• [Problem] Set down the records again. Every word and mark must match exactly.

::: Source data

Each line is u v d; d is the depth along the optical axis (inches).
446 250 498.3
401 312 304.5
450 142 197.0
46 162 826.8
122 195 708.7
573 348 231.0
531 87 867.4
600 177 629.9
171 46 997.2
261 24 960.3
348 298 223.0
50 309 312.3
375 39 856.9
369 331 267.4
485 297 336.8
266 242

::::::

• [Task answer]
Each line is u v d; d is the depth along the optical axis (inches).
446 250 498.3
401 312 304.5
450 142 197.0
46 162 826.8
122 195 708.7
573 348 231.0
531 87 867.4
600 177 629.9
171 46 997.2
261 24 960.3
348 298 223.0
50 309 312.3
375 39 856.9
369 331 267.4
485 297 336.8
266 242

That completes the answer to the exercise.